Com a ameaça de processos, taxa de cesarianas vai aumentar
"A verdade é que desde há cinco ou eis anos que estamos todos mais sensibilizados para a não prática da episiotomia rotineira. No fundo, já existe essa consciencialização, a boa prática é evitar, e como já tínhamos esse pensamento, nada vai mudar. Quase que apetece dizer que neste momento, para Portugal, este tema é despropositado", explica, tendo a consciência de que "do ponto de vista legal, existindo esta auditoria, esta inspeção, por causa da lei, muito possivelmente o que vai acontecer é aumentar a taxa de cesariana".
Isto porque se os profissionais de saúde não conseguirem justificar o porquê de terem realizado uma episiotomia serão alvos de um processo disciplinar, como manda a nova lei, e para se salvaguardarem, poderão apostar mais em cesarianas.
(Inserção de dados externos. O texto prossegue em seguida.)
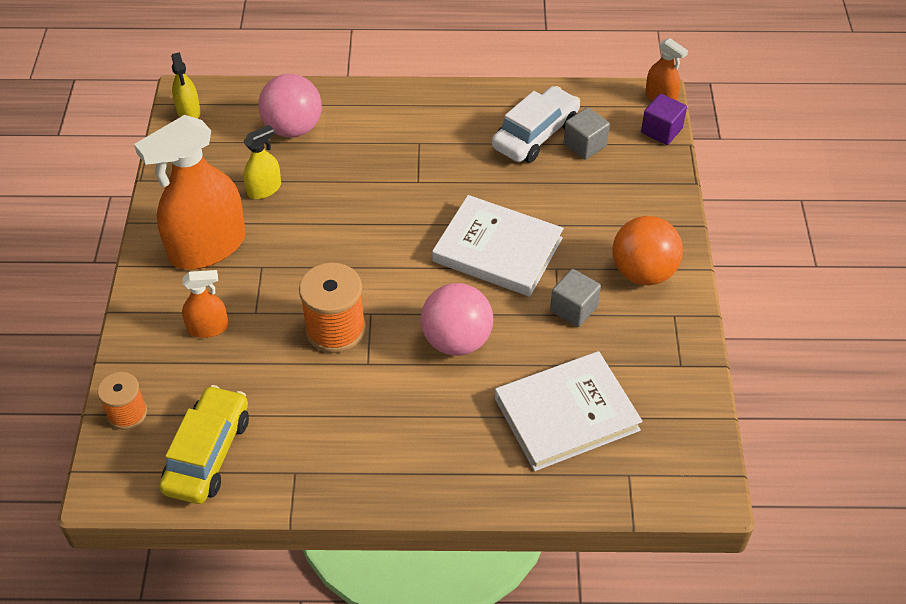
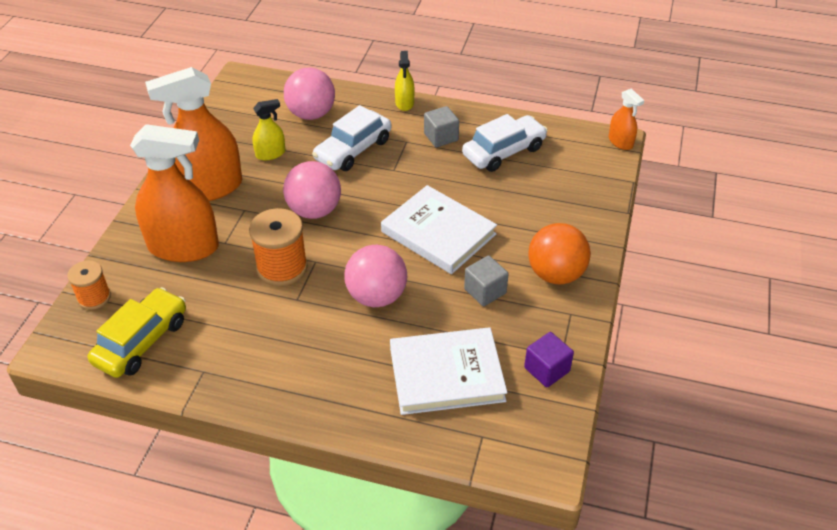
camera: 15 degrees right, 5 degrees down
yellow spray bottle [171,52,200,119] -> yellow spray bottle moved to [395,51,415,111]
orange spray bottle [182,270,229,338] -> orange spray bottle [130,124,219,262], size x2.12
grey cube [564,107,610,160] -> grey cube moved to [424,106,459,147]
purple cube [641,94,687,145] -> purple cube moved to [524,332,574,387]
none -> pink ball [283,161,341,219]
none -> white car [312,105,392,171]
Esta prática também não é fora do comum, uma vez que o diretor de serviço explicou que desde há mais ou menos cinco anos que a taxa de cesarianas passou de 15% para 40%.
Entre os processos disciplinares, estão "penalizações no financiamento e sanções pecuniárias a aplicar aos hospitais", assim como a abertura de um "inquérito disciplinar aos profissionais de saúde", especialmente em situações onde as mulheres não foram devidamente informadas nem lhes foi pedido consentimento sobre o procedimento, refere a lei.